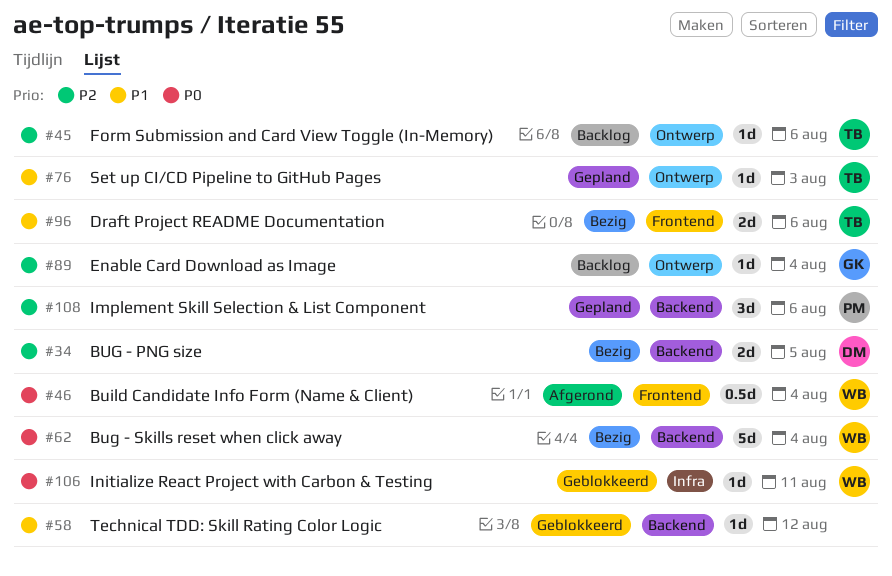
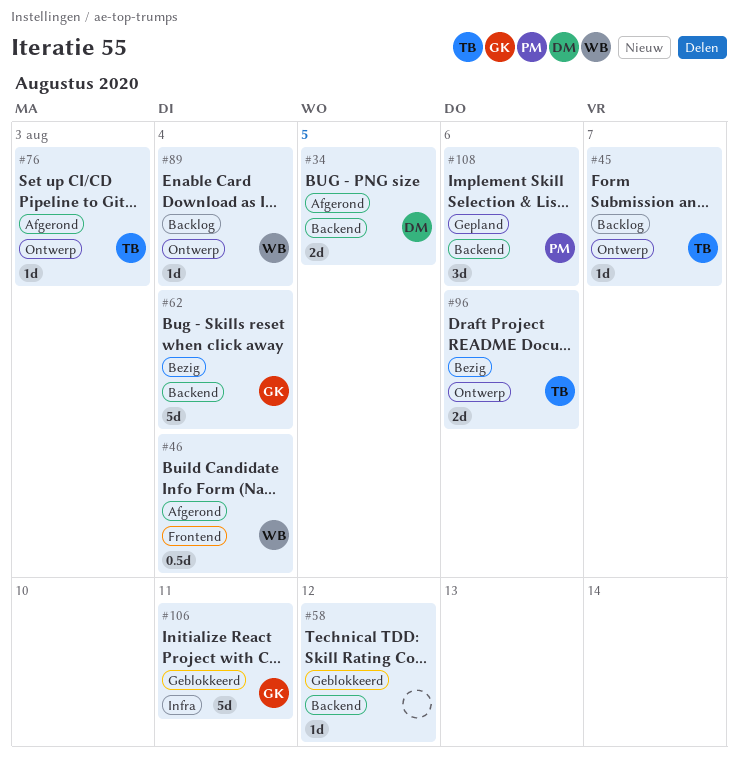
#34, status: Bezig -> Afgerond
#45, due: Aug 6 -> Aug 7
#62, owner: WB -> GK
#76, status: Gepland -> Afgerond
#89, owner: GK -> WB
#96, label: Frontend -> Ontwerp
#106, owner: WB -> GK
#106, estimate: 1d -> 5d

■ What is being asked ■
Transcribe the whole listing exactly. Pictures stay out of your copy.

■ Solution below ■
#34, status: Bezig -> Afgerond
#45, due: Aug 6 -> Aug 7
#62, owner: WB -> GK
#76, status: Gepland -> Afgerond
#89, owner: GK -> WB
#96, label: Frontend -> Ontwerp
#106, owner: WB -> GK
#106, estimate: 1d -> 5d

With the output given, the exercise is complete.